[Material to process Boundary: Start]
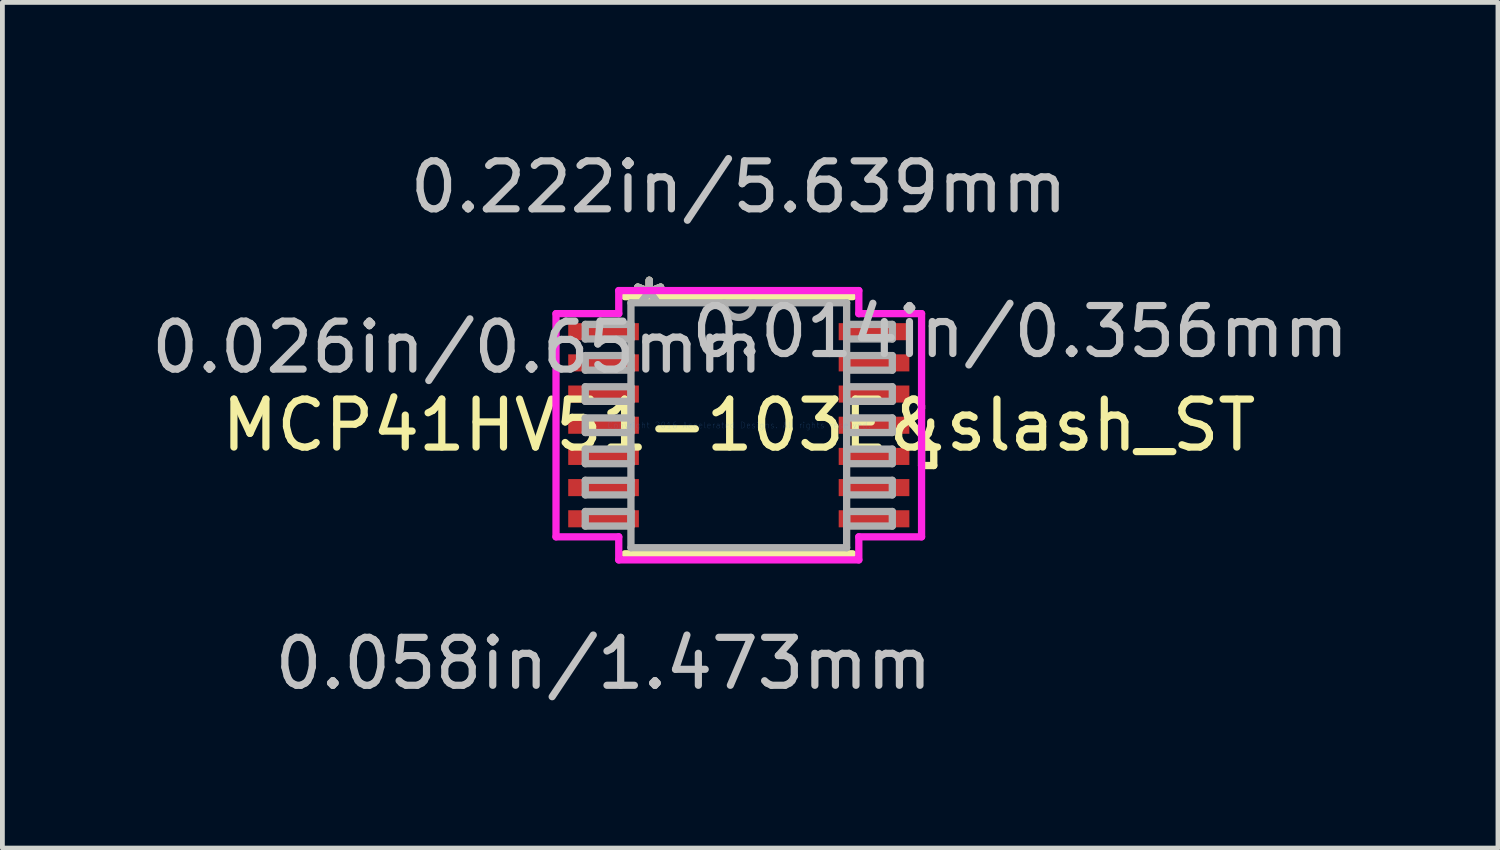
<source format=kicad_pcb>
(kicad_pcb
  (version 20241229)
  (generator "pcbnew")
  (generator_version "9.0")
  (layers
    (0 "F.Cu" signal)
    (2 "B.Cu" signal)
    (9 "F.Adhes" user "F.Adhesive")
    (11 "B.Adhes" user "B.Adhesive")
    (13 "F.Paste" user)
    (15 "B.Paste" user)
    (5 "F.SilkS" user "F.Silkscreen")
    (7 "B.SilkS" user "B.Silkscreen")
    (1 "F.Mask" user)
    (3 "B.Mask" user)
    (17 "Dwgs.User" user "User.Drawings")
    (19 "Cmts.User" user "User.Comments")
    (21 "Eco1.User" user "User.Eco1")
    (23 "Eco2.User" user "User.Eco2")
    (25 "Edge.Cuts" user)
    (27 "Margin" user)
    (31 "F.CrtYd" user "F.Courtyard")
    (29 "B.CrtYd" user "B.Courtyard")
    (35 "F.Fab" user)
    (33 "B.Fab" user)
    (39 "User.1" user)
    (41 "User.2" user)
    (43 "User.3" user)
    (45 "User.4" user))
  (footprint "MCP41HV51-103E&slash_ST"
    (layer "F.Cu")
    (at 12.35 5.814)
    (property "Reference" "MCP41HV51-103E&slash_ST" (at 0 0 0) (layer "F.SilkS") (effects (font (size 1 1) (thickness 0.15))))
    (attr through_hole)
    (fp_line (start -2.375 2.68) (end 2.375 2.68) (stroke (width 0.152) (type solid)) (layer "F.SilkS"))
    (fp_line (start 2.375 -2.68) (end -2.375 -2.68) (stroke (width 0.152) (type solid)) (layer "F.SilkS"))
    (fp_line (start 3.81 0.459) (end 4.064 0.459) (stroke (width 0.152) (type solid)) (layer "F.SilkS"))
    (fp_line (start 3.81 0.84) (end 3.81 0.459) (stroke (width 0.152) (type solid)) (layer "F.SilkS"))
    (fp_line (start 4.064 0.459) (end 4.064 0.84) (stroke (width 0.152) (type solid)) (layer "F.SilkS"))
    (fp_line (start 4.064 0.84) (end 3.81 0.84) (stroke (width 0.152) (type solid)) (layer "F.SilkS"))
    (fp_line (start -3.81 -2.326) (end -2.502 -2.326) (stroke (width 0.152) (type solid)) (layer "F.CrtYd"))
    (fp_line (start -3.81 2.326) (end -3.81 -2.326) (stroke (width 0.152) (type solid)) (layer "F.CrtYd"))
    (fp_line (start -2.502 -2.807) (end 2.502 -2.807) (stroke (width 0.152) (type solid)) (layer "F.CrtYd"))
    (fp_line (start -2.502 -2.326) (end -2.502 -2.807) (stroke (width 0.152) (type solid)) (layer "F.CrtYd"))
    (fp_line (start -2.502 2.326) (end -3.81 2.326) (stroke (width 0.152) (type solid)) (layer "F.CrtYd"))
    (fp_line (start -2.502 2.807) (end -2.502 2.326) (stroke (width 0.152) (type solid)) (layer "F.CrtYd"))
    (fp_line (start 2.502 -2.807) (end 2.502 -2.326) (stroke (width 0.152) (type solid)) (layer "F.CrtYd"))
    (fp_line (start 2.502 -2.326) (end 3.81 -2.326) (stroke (width 0.152) (type solid)) (layer "F.CrtYd"))
    (fp_line (start 2.502 2.326) (end 2.502 2.807) (stroke (width 0.152) (type solid)) (layer "F.CrtYd"))
    (fp_line (start 2.502 2.807) (end -2.502 2.807) (stroke (width 0.152) (type solid)) (layer "F.CrtYd"))
    (fp_line (start 3.81 -2.326) (end 3.81 2.326) (stroke (width 0.152) (type solid)) (layer "F.CrtYd"))
    (fp_line (start 3.81 2.326) (end 2.502 2.326) (stroke (width 0.152) (type solid)) (layer "F.CrtYd"))
    (fp_line (start -3.2 -2.102) (end -3.2 -1.798) (stroke (width 0.152) (type solid)) (layer "F.Fab"))
    (fp_line (start -3.2 -1.798) (end -2.248 -1.798) (stroke (width 0.152) (type solid)) (layer "F.Fab"))
    (fp_line (start -3.2 -1.452) (end -3.2 -1.148) (stroke (width 0.152) (type solid)) (layer "F.Fab"))
    (fp_line (start -3.2 -1.148) (end -2.248 -1.148) (stroke (width 0.152) (type solid)) (layer "F.Fab"))
    (fp_line (start -3.2 -0.802) (end -3.2 -0.498) (stroke (width 0.152) (type solid)) (layer "F.Fab"))
    (fp_line (start -3.2 -0.498) (end -2.248 -0.498) (stroke (width 0.152) (type solid)) (layer "F.Fab"))
    (fp_line (start -3.2 -0.152) (end -3.2 0.152) (stroke (width 0.152) (type solid)) (layer "F.Fab"))
    (fp_line (start -3.2 0.152) (end -2.248 0.152) (stroke (width 0.152) (type solid)) (layer "F.Fab"))
    (fp_line (start -3.2 0.498) (end -3.2 0.802) (stroke (width 0.152) (type solid)) (layer "F.Fab"))
    (fp_line (start -3.2 0.802) (end -2.248 0.802) (stroke (width 0.152) (type solid)) (layer "F.Fab"))
    (fp_line (start -3.2 1.148) (end -3.2 1.452) (stroke (width 0.152) (type solid)) (layer "F.Fab"))
    (fp_line (start -3.2 1.452) (end -2.248 1.452) (stroke (width 0.152) (type solid)) (layer "F.Fab"))
    (fp_line (start -3.2 1.798) (end -3.2 2.102) (stroke (width 0.152) (type solid)) (layer "F.Fab"))
    (fp_line (start -3.2 2.102) (end -2.248 2.102) (stroke (width 0.152) (type solid)) (layer "F.Fab"))
    (fp_line (start -2.248 -2.553) (end -2.248 2.553) (stroke (width 0.152) (type solid)) (layer "F.Fab"))
    (fp_line (start -2.248 -2.102) (end -3.2 -2.102) (stroke (width 0.152) (type solid)) (layer "F.Fab"))
    (fp_line (start -2.248 -1.798) (end -2.248 -2.102) (stroke (width 0.152) (type solid)) (layer "F.Fab"))
    (fp_line (start -2.248 -1.452) (end -3.2 -1.452) (stroke (width 0.152) (type solid)) (layer "F.Fab"))
    (fp_line (start -2.248 -1.148) (end -2.248 -1.452) (stroke (width 0.152) (type solid)) (layer "F.Fab"))
    (fp_line (start -2.248 -0.802) (end -3.2 -0.802) (stroke (width 0.152) (type solid)) (layer "F.Fab"))
    (fp_line (start -2.248 -0.498) (end -2.248 -0.802) (stroke (width 0.152) (type solid)) (layer "F.Fab"))
    (fp_line (start -2.248 -0.152) (end -3.2 -0.152) (stroke (width 0.152) (type solid)) (layer "F.Fab"))
    (fp_line (start -2.248 0.152) (end -2.248 -0.152) (stroke (width 0.152) (type solid)) (layer "F.Fab"))
    (fp_line (start -2.248 0.498) (end -3.2 0.498) (stroke (width 0.152) (type solid)) (layer "F.Fab"))
    (fp_line (start -2.248 0.802) (end -2.248 0.498) (stroke (width 0.152) (type solid)) (layer "F.Fab"))
    (fp_line (start -2.248 1.148) (end -3.2 1.148) (stroke (width 0.152) (type solid)) (layer "F.Fab"))
    (fp_line (start -2.248 1.452) (end -2.248 1.148) (stroke (width 0.152) (type solid)) (layer "F.Fab"))
    (fp_line (start -2.248 1.798) (end -3.2 1.798) (stroke (width 0.152) (type solid)) (layer "F.Fab"))
    (fp_line (start -2.248 2.102) (end -2.248 1.798) (stroke (width 0.152) (type solid)) (layer "F.Fab"))
    (fp_line (start -2.248 2.553) (end 2.248 2.553) (stroke (width 0.152) (type solid)) (layer "F.Fab"))
    (fp_line (start 2.248 -2.553) (end -2.248 -2.553) (stroke (width 0.152) (type solid)) (layer "F.Fab"))
    (fp_line (start 2.248 -2.102) (end 2.248 -1.798) (stroke (width 0.152) (type solid)) (layer "F.Fab"))
    (fp_line (start 2.248 -1.798) (end 3.2 -1.798) (stroke (width 0.152) (type solid)) (layer "F.Fab"))
    (fp_line (start 2.248 -1.452) (end 2.248 -1.148) (stroke (width 0.152) (type solid)) (layer "F.Fab"))
    (fp_line (start 2.248 -1.148) (end 3.2 -1.148) (stroke (width 0.152) (type solid)) (layer "F.Fab"))
    (fp_line (start 2.248 -0.802) (end 2.248 -0.498) (stroke (width 0.152) (type solid)) (layer "F.Fab"))
    (fp_line (start 2.248 -0.498) (end 3.2 -0.498) (stroke (width 0.152) (type solid)) (layer "F.Fab"))
    (fp_line (start 2.248 -0.152) (end 2.248 0.152) (stroke (width 0.152) (type solid)) (layer "F.Fab"))
    (fp_line (start 2.248 0.152) (end 3.2 0.152) (stroke (width 0.152) (type solid)) (layer "F.Fab"))
    (fp_line (start 2.248 0.498) (end 2.248 0.802) (stroke (width 0.152) (type solid)) (layer "F.Fab"))
    (fp_line (start 2.248 0.802) (end 3.2 0.802) (stroke (width 0.152) (type solid)) (layer "F.Fab"))
    (fp_line (start 2.248 1.148) (end 2.248 1.452) (stroke (width 0.152) (type solid)) (layer "F.Fab"))
    (fp_line (start 2.248 1.452) (end 3.2 1.452) (stroke (width 0.152) (type solid)) (layer "F.Fab"))
    (fp_line (start 2.248 1.798) (end 2.248 2.102) (stroke (width 0.152) (type solid)) (layer "F.Fab"))
    (fp_line (start 2.248 2.102) (end 3.2 2.102) (stroke (width 0.152) (type solid)) (layer "F.Fab"))
    (fp_line (start 2.248 2.553) (end 2.248 -2.553) (stroke (width 0.152) (type solid)) (layer "F.Fab"))
    (fp_line (start 3.2 -2.102) (end 2.248 -2.102) (stroke (width 0.152) (type solid)) (layer "F.Fab"))
    (fp_line (start 3.2 -1.798) (end 3.2 -2.102) (stroke (width 0.152) (type solid)) (layer "F.Fab"))
    (fp_line (start 3.2 -1.452) (end 2.248 -1.452) (stroke (width 0.152) (type solid)) (layer "F.Fab"))
    (fp_line (start 3.2 -1.148) (end 3.2 -1.452) (stroke (width 0.152) (type solid)) (layer "F.Fab"))
    (fp_line (start 3.2 -0.802) (end 2.248 -0.802) (stroke (width 0.152) (type solid)) (layer "F.Fab"))
    (fp_line (start 3.2 -0.498) (end 3.2 -0.802) (stroke (width 0.152) (type solid)) (layer "F.Fab"))
    (fp_line (start 3.2 -0.152) (end 2.248 -0.152) (stroke (width 0.152) (type solid)) (layer "F.Fab"))
    (fp_line (start 3.2 0.152) (end 3.2 -0.152) (stroke (width 0.152) (type solid)) (layer "F.Fab"))
    (fp_line (start 3.2 0.498) (end 2.248 0.498) (stroke (width 0.152) (type solid)) (layer "F.Fab"))
    (fp_line (start 3.2 0.802) (end 3.2 0.498) (stroke (width 0.152) (type solid)) (layer "F.Fab"))
    (fp_line (start 3.2 1.148) (end 2.248 1.148) (stroke (width 0.152) (type solid)) (layer "F.Fab"))
    (fp_line (start 3.2 1.452) (end 3.2 1.148) (stroke (width 0.152) (type solid)) (layer "F.Fab"))
    (fp_line (start 3.2 1.798) (end 2.248 1.798) (stroke (width 0.152) (type solid)) (layer "F.Fab"))
    (fp_line (start 3.2 2.102) (end 3.2 1.798) (stroke (width 0.152) (type solid)) (layer "F.Fab"))
    (fp_arc (start 0.3048 -2.5527) (mid 0 -2.2479) (end -0.3048 -2.5527) (stroke (width 0.1524) (type solid)) (layer "F.Fab"))
    (fp_text user "*" (at -1.867 -2.477 0) (layer "F.SilkS") (effects (font (size 1 1) (thickness 0.15))))
    (fp_text user "*" (at -1.867 -2.477 0) (layer "F.SilkS") (effects (font (size 1 1) (thickness 0.15))))
    (fp_text user "0.014in/0.356mm" (at 5.867 -1.95 0) (layer "Dwgs.User") (effects (font (size 1 1) (thickness 0.15))))
    (fp_text user "0.222in/5.639mm" (at 0 -4.966 0) (layer "Dwgs.User") (effects (font (size 1 1) (thickness 0.15))))
    (fp_text user "0.026in/0.65mm" (at -5.867 -1.625 0) (layer "Dwgs.User") (effects (font (size 1 1) (thickness 0.15))))
    (fp_text user "0.058in/1.473mm" (at -2.819 4.966 0) (layer "Dwgs.User") (effects (font (size 1 1) (thickness 0.15))))
    (fp_text user "Copyright 2016 Accelerated Designs. All rights reserved." (at 0 0 0) (layer "Cmts.User") (effects (font (size 0.127 0.127) (thickness 0.002))))
    (fp_text user "*" (at -1.867 -2.477 0) (layer "F.Fab") (effects (font (size 1 1) (thickness 0.15))))
    (fp_text user "*" (at -1.867 -2.477 0) (layer "F.Fab") (effects (font (size 1 1) (thickness 0.15))))
    (pad "1" smd rect (at -2.819 -1.95) (size 1.473 0.356) (layers "F.Cu" "F.Mask" "F.Paste"))
    (pad "2" smd rect (at -2.819 -1.3) (size 1.473 0.356) (layers "F.Cu" "F.Mask" "F.Paste"))
    (pad "3" smd rect (at -2.819 -0.65) (size 1.473 0.356) (layers "F.Cu" "F.Mask" "F.Paste"))
    (pad "4" smd rect (at -2.819 0) (size 1.473 0.356) (layers "F.Cu" "F.Mask" "F.Paste"))
    (pad "5" smd rect (at -2.819 0.65) (size 1.473 0.356) (layers "F.Cu" "F.Mask" "F.Paste"))
    (pad "6" smd rect (at -2.819 1.3) (size 1.473 0.356) (layers "F.Cu" "F.Mask" "F.Paste"))
    (pad "7" smd rect (at -2.819 1.95) (size 1.473 0.356) (layers "F.Cu" "F.Mask" "F.Paste"))
    (pad "8" smd rect (at 2.819 1.95) (size 1.473 0.356) (layers "F.Cu" "F.Mask" "F.Paste"))
    (pad "9" smd rect (at 2.819 1.3) (size 1.473 0.356) (layers "F.Cu" "F.Mask" "F.Paste"))
    (pad "10" smd rect (at 2.819 0.65) (size 1.473 0.356) (layers "F.Cu" "F.Mask" "F.Paste"))
    (pad "11" smd rect (at 2.819 0) (size 1.473 0.356) (layers "F.Cu" "F.Mask" "F.Paste"))
    (pad "12" smd rect (at 2.819 -0.65) (size 1.473 0.356) (layers "F.Cu" "F.Mask" "F.Paste"))
    (pad "13" smd rect (at 2.819 -1.3) (size 1.473 0.356) (layers "F.Cu" "F.Mask" "F.Paste"))
    (pad "14" smd rect (at 2.819 -1.95) (size 1.473 0.356) (layers "F.Cu" "F.Mask" "F.Paste")))
  (gr_rect
    (start -3 -3)
    (end 28.175 14.628)
    (stroke (width 0.1) (type default))
    (fill no)
    (layer "Edge.Cuts")))
</source>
[Material to process Boundary: End]
* **What is expected**
Write down exactly the span of lines above from the one containing "(fp_line (start -3.2 -2.102)" to the one containing "(fp_line (start -3.2 -0.152)", both ends included.

* **Result of the task**
    (fp_line (start -3.2 -2.102) (end -3.2 -1.798) (stroke (width 0.152) (type solid)) (layer "F.Fab"))
    (fp_line (start -3.2 -1.798) (end -2.248 -1.798) (stroke (width 0.152) (type solid)) (layer "F.Fab"))
    (fp_line (start -3.2 -1.452) (end -3.2 -1.148) (stroke (width 0.152) (type solid)) (layer "F.Fab"))
    (fp_line (start -3.2 -1.148) (end -2.248 -1.148) (stroke (width 0.152) (type solid)) (layer "F.Fab"))
    (fp_line (start -3.2 -0.802) (end -3.2 -0.498) (stroke (width 0.152) (type solid)) (layer "F.Fab"))
    (fp_line (start -3.2 -0.498) (end -2.248 -0.498) (stroke (width 0.152) (type solid)) (layer "F.Fab"))
    (fp_line (start -3.2 -0.152) (end -3.2 0.152) (stroke (width 0.152) (type solid)) (layer "F.Fab"))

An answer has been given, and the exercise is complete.